[[ TASK INPUTS, beginning ]]

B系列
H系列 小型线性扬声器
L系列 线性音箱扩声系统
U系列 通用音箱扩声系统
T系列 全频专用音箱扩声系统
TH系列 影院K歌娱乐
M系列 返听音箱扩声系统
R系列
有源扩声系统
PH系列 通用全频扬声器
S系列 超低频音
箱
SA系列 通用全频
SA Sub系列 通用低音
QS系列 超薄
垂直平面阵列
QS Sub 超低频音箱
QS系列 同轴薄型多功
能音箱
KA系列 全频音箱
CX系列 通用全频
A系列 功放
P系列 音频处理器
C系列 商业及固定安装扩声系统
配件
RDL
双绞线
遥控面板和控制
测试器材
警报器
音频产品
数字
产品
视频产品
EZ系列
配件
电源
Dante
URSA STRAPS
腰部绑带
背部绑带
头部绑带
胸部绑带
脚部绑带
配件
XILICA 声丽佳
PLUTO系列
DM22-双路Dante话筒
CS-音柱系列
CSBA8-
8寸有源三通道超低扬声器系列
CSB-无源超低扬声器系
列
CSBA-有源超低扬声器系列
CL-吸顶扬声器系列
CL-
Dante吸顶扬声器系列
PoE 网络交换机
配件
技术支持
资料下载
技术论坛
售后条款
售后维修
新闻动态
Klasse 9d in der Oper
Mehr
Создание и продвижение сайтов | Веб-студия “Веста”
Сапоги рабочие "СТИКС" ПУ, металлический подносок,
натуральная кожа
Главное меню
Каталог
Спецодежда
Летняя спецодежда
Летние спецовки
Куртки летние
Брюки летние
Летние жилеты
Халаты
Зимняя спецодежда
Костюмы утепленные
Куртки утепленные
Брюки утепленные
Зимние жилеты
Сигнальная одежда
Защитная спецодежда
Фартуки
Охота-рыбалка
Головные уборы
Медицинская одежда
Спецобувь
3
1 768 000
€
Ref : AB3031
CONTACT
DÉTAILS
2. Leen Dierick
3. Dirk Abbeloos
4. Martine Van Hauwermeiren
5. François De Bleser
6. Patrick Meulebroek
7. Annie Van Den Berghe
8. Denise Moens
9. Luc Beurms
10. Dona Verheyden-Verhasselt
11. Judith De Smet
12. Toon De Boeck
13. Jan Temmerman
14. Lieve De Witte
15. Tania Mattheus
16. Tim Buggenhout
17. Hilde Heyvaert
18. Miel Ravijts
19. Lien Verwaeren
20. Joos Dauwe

[[ TASK INPUTS, end ]]

TASK ITEM - Your task is to repeat each of the records above exactly.

ANSWER AREA -
B系列
H系列 小型线性扬声器
L系列 线性音箱扩声系统
U系列 通用音箱扩声系统
T系列 全频专用音箱扩声系统
TH系列 影院K歌娱乐
M系列 返听音箱扩声系统
R系列
有源扩声系统
PH系列 通用全频扬声器
S系列 超低频音
箱
SA系列 通用全频
SA Sub系列 通用低音
QS系列 超薄
垂直平面阵列
QS Sub 超低频音箱
QS系列 同轴薄型多功
能音箱
KA系列 全频音箱
CX系列 通用全频
A系列 功放
P系列 音频处理器
C系列 商业及固定安装扩声系统
配件
RDL
双绞线
遥控面板和控制
测试器材
警报器
音频产品
数字
产品
视频产品
EZ系列
配件
电源
Dante
URSA STRAPS
腰部绑带
背部绑带
头部绑带
胸部绑带
脚部绑带
配件
XILICA 声丽佳
PLUTO系列
DM22-双路Dante话筒
CS-音柱系列
CSBA8-
8寸有源三通道超低扬声器系列
CSB-无源超低扬声器系
列
CSBA-有源超低扬声器系列
CL-吸顶扬声器系列
CL-
Dante吸顶扬声器系列
PoE 网络交换机
配件
技术支持
资料下载
技术论坛
售后条款
售后维修
新闻动态
Klasse 9d in der Oper
Mehr
Создание и продвижение сайтов | Веб-студия “Веста”
Сапоги рабочие "СТИКС" ПУ, металлический подносок,
натуральная кожа
Главное меню
Каталог
Спецодежда
Летняя спецодежда
Летние спецовки
Куртки летние
Брюки летние
Летние жилеты
Халаты
Зимняя спецодежда
Костюмы утепленные
Куртки утепленные
Брюки утепленные
Зимние жилеты
Сигнальная одежда
Защитная спецодежда
Фартуки
Охота-рыбалка
Головные уборы
Медицинская одежда
Спецобувь
3
1 768 000
€
Ref : AB3031
CONTACT
DÉTAILS
2. Leen Dierick
3. Dirk Abbeloos
4. Martine Van Hauwermeiren
5. François De Bleser
6. Patrick Meulebroek
7. Annie Van Den Berghe
8. Denise Moens
9. Luc Beurms
10. Dona Verheyden-Verhasselt
11. Judith De Smet
12. Toon De Boeck
13. Jan Temmerman
14. Lieve De Witte
15. Tania Mattheus
16. Tim Buggenhout
17. Hilde Heyvaert
18. Miel Ravijts
19. Lien Verwaeren
20. Joos Dauwe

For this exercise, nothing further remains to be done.